===== Task input =====
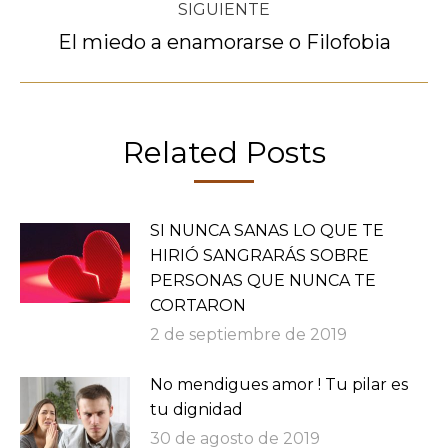
SIGUIENTE
El miedo a enamorarse o Filofobia
Publicación
siguiente:
Related Posts
SI NUNCA SANAS LO QUE TE
HIRIÓ SANGRARÁS SOBRE
PERSONAS QUE NUNCA TE
CORTARON
2 de septiembre de 2019
No mendigues amor ! Tu pilar es
tu dignidad
30 de agosto de 2019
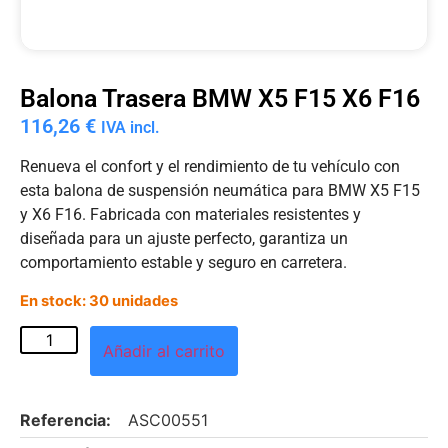
Balona Trasera BMW X5 F15 X6 F16
116,26
€
IVA incl.
Renueva el confort y el rendimiento de tu vehículo con
esta balona de suspensión neumática para BMW X5 F15
y X6 F16. Fabricada con materiales resistentes y
diseñada para un ajuste perfecto, garantiza un
comportamiento estable y seguro en carretera.
En stock: 30 unidades
Añadir al carrito
Referencia:
ASC00551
=====
→ **Action item**:
Omit the pictures; restate every entry word for word.

→ **Solution to this exercise**:
SIGUIENTE
El miedo a enamorarse o Filofobia
Publicación
siguiente:
Related Posts
SI NUNCA SANAS LO QUE TE
HIRIÓ SANGRARÁS SOBRE
PERSONAS QUE NUNCA TE
CORTARON
2 de septiembre de 2019
No mendigues amor ! Tu pilar es
tu dignidad
30 de agosto de 2019
Balona Trasera BMW X5 F15 X6 F16
116,26
€
IVA incl.
Renueva el confort y el rendimiento de tu vehículo con
esta balona de suspensión neumática para BMW X5 F15
y X6 F16. Fabricada con materiales resistentes y
diseñada para un ajuste perfecto, garantiza un
comportamiento estable y seguro en carretera.
En stock: 30 unidades
Añadir al carrito
Referencia:
ASC00551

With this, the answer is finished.